* [RAW DATA]:
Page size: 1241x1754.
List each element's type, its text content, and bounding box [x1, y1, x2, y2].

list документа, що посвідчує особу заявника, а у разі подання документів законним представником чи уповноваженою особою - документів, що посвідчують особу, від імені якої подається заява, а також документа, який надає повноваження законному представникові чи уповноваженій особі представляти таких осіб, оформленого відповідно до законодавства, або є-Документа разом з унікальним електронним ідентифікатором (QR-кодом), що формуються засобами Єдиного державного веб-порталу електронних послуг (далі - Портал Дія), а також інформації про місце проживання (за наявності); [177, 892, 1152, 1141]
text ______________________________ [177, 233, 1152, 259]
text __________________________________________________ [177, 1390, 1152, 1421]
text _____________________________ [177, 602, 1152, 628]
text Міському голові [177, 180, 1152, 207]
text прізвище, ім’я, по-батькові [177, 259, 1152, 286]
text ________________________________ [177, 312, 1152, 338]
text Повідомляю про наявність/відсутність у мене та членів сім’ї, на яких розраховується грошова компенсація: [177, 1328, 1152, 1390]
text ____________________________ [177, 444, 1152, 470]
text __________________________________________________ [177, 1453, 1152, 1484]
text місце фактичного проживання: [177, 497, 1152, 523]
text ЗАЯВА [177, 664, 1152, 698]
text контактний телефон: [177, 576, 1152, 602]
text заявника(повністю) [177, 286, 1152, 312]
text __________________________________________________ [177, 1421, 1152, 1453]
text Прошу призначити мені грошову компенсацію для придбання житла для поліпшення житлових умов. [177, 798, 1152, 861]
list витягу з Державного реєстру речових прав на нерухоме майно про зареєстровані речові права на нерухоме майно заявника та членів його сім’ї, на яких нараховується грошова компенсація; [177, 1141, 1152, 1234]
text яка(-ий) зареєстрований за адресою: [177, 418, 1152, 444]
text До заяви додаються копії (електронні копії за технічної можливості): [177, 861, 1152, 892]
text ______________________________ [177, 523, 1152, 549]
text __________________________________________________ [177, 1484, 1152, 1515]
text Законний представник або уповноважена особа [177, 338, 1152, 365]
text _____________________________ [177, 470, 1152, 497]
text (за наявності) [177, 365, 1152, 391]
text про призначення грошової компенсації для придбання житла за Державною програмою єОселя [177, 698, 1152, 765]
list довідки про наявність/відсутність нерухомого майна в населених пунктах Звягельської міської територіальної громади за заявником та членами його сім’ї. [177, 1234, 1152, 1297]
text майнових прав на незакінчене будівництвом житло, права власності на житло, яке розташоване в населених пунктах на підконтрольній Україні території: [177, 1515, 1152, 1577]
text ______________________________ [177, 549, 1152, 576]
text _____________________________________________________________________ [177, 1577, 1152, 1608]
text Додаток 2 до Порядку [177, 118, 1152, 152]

* [WORK TASK]: The word "житла" may appear in several lines of the data; copy every line where it does.

* [YOUR RESPONSE]:
text Прошу призначити мені грошову компенсацію для придбання житла для поліпшення житлових умов. [177, 798, 1152, 861]
text про призначення грошової компенсації для придбання житла за Державною програмою єОселя [177, 698, 1152, 765]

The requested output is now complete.